EXCERPTED PASSAGE ▸

================

Red Lentil Dal With Pumpkin and Autumn Vegetables

Serves 4 to 6.

Note: This is so simple to whip up for a simple one-pot supper or side dish to chicken or lamb. Squash or sweet potatoes work nicely here, too. Ghee (also called clarified butter) adds a nutty flavor, but if you're short on time, coconut or sunflower oil also works well. From Beth Dooley.

• 4 tbsp. ghee, or coconut, or sunflower oil (see Note and details below), divided

• 1/2 c. chopped onion

• 1 lb. pumpkin peeled and cut into 1/2-in. chunks (about 3 c.)

• 2 medium carrots, cut into 1/2-in. chunks (about 1 c.)

================

[Stored records]
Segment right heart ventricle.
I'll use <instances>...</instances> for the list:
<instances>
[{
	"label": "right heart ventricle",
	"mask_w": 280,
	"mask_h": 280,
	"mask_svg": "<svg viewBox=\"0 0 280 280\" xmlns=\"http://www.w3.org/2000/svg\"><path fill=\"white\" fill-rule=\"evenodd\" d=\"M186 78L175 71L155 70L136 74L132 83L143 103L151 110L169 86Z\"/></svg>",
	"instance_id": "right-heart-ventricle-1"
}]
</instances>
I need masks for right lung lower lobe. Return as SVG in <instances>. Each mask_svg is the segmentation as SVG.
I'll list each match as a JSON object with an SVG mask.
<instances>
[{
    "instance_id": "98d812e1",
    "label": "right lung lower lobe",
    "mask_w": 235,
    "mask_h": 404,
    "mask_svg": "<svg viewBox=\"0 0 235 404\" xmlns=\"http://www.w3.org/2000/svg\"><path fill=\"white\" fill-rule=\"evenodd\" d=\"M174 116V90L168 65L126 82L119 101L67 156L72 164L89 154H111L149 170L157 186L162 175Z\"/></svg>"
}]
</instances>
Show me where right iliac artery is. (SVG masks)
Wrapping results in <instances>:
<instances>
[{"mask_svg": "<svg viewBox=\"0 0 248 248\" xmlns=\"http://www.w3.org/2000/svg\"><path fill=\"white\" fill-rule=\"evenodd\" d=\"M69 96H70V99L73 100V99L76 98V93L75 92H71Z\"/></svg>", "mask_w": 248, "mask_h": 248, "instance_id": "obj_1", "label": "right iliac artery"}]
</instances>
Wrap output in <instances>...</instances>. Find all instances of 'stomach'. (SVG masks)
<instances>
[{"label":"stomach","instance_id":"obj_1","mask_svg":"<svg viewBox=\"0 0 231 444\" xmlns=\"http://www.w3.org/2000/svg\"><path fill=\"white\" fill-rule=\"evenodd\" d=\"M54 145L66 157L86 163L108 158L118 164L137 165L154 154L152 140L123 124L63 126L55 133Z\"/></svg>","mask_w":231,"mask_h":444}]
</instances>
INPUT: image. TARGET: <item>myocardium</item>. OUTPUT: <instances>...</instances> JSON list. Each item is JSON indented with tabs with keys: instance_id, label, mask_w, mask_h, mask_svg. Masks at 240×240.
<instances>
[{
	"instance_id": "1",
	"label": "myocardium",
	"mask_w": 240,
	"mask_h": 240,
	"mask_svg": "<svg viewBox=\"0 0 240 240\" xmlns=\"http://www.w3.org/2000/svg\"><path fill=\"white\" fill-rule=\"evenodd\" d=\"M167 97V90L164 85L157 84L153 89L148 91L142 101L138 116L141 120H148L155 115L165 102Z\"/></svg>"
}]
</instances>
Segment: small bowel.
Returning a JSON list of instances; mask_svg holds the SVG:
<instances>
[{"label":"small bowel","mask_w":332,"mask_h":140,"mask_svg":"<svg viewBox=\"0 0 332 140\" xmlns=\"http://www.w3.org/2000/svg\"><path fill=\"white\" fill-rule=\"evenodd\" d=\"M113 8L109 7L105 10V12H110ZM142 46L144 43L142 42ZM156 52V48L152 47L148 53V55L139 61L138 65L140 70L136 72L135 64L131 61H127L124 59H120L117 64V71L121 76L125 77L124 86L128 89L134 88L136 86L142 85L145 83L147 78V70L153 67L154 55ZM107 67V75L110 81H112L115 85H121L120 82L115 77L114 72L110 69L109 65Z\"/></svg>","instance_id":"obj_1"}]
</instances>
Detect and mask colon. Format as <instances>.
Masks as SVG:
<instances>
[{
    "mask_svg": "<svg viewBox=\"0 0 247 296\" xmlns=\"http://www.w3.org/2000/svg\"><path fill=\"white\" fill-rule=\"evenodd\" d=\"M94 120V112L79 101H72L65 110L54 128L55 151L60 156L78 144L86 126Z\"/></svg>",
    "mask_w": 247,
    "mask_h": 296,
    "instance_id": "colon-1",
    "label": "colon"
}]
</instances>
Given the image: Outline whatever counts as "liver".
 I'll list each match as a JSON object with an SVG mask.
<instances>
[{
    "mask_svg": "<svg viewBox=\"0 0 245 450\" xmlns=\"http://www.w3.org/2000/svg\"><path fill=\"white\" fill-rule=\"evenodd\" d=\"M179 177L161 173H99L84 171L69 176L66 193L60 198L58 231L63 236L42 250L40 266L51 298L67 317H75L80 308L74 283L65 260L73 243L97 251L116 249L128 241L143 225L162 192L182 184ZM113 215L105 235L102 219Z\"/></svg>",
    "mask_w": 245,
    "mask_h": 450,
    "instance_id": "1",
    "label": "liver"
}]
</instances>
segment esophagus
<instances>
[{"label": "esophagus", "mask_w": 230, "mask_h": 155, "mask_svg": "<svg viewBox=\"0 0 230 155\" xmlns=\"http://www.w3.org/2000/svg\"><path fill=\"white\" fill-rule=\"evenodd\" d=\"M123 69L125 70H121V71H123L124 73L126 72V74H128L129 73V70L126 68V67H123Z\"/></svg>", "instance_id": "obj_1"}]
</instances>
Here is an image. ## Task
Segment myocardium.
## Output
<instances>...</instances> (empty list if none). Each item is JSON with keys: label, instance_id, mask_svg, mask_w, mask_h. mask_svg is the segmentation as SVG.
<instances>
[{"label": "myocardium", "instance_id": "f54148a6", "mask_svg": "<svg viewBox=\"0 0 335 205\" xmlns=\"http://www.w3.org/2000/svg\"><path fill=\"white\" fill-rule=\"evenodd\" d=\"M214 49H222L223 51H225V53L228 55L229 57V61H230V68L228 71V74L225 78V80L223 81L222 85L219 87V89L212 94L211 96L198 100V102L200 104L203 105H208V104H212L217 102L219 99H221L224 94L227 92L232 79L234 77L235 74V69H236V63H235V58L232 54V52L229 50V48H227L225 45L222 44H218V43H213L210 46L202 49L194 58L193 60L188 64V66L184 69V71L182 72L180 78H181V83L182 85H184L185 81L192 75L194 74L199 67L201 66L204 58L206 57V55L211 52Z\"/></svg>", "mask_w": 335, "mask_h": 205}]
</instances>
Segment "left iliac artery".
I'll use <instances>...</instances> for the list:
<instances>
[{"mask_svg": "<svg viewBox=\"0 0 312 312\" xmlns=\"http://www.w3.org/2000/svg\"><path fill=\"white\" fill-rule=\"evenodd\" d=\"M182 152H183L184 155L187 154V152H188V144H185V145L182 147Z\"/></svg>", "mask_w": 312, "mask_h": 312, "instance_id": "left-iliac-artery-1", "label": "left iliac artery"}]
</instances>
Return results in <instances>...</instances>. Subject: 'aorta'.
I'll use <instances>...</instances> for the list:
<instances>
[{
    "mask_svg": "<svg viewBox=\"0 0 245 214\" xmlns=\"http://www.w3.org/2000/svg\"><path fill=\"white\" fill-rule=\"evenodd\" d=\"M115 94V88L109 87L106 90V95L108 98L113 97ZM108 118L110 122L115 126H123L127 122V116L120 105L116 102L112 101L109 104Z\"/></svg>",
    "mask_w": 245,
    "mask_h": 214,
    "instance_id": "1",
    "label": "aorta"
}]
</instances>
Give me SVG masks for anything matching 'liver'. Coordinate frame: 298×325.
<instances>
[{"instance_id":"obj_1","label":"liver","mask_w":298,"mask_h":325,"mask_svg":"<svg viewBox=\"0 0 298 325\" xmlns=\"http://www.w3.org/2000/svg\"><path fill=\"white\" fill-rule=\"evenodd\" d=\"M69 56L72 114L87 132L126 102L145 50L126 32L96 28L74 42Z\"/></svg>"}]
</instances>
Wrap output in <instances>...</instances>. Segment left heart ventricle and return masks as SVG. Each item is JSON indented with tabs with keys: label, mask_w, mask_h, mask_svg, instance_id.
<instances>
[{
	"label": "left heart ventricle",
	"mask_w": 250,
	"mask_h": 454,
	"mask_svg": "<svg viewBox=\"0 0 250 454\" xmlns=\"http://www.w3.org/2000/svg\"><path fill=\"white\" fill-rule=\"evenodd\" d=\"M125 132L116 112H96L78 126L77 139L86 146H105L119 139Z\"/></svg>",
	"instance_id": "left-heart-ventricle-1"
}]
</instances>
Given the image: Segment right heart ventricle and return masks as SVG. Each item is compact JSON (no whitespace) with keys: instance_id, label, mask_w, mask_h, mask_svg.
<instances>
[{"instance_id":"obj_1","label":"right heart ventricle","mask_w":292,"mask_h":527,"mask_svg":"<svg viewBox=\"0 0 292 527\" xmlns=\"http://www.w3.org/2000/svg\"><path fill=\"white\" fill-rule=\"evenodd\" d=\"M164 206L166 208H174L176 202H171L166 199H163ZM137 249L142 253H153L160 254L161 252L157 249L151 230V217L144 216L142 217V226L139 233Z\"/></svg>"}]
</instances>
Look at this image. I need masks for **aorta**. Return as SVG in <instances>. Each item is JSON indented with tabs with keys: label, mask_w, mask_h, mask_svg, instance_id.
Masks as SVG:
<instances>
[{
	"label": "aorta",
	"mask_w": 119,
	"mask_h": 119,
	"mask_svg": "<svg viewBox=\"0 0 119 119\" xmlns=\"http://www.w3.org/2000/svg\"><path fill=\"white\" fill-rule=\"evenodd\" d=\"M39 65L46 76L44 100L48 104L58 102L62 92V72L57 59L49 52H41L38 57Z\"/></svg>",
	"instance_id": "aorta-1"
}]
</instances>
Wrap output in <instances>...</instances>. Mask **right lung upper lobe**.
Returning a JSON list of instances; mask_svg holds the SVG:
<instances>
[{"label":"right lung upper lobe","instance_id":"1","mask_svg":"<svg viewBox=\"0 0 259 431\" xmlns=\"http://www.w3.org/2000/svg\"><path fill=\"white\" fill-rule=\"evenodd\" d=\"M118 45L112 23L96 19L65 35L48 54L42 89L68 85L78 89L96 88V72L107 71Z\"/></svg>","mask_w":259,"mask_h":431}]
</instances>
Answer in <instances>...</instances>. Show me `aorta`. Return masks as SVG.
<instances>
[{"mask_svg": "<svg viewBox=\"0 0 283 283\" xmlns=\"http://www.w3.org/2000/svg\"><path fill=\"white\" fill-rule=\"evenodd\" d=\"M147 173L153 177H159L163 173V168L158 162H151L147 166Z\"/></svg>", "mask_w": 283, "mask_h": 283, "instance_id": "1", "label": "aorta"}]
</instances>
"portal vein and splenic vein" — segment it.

================

EXERCISE SET ▸
a. In the red lentil dal recipe, what other name is given for ghee?
b. Extend the red lentil dal recipe past its last line.

ANSWERS FOR THIS EXERCISE ▸
a. Clarified butter.

b.
• 1 c. chopped tomatoes

• 3 garlic cloves, smashed

• 1 tsp. red pepper flakes

• 1 tbsp. freshly grated ginger root

• 2 tsp. ground cumin

• 1 tsp. turmeric

• 1 1/2 c. dry red lentils

• 3 c. vegetable or chicken stock, more if needed

• Salt and freshly ground black pepper to taste

• 1 tsp. cumin seeds

• 1 tsp. cardamom seeds

• 2 tbsp. chopped fresh cilantro, for garnish

Directions

To make ghee: Place 1/4 pound (1 stick) unsalted butter in a small saucepan and set over medium-high heat. Bring the butter to a boil, about 1 to 2 minutes. Reduce the heat to medium and continue cooking until the butter foams, and then the foam disappears. The ghee is done when a second foam forms and the butter turns golden, about 6 to 7 minutes. Remove any foam from the top of the ghee with a spoon and gently pour the ghee through a fine-mesh strainer. Store in an airtight container for up to 1 month; refrigeration is not necessary.

To make soup: Heat 2 tablespoons ghee or oil in a deep, heavy pot set over medium-high heat and sauté the onion until golden, about 3 to 5 minutes. Add the pumpkin, carrots, tomatoes, garlic, red pepper flakes, ginger, ground cumin and turmeric, and cook for about 2 minutes.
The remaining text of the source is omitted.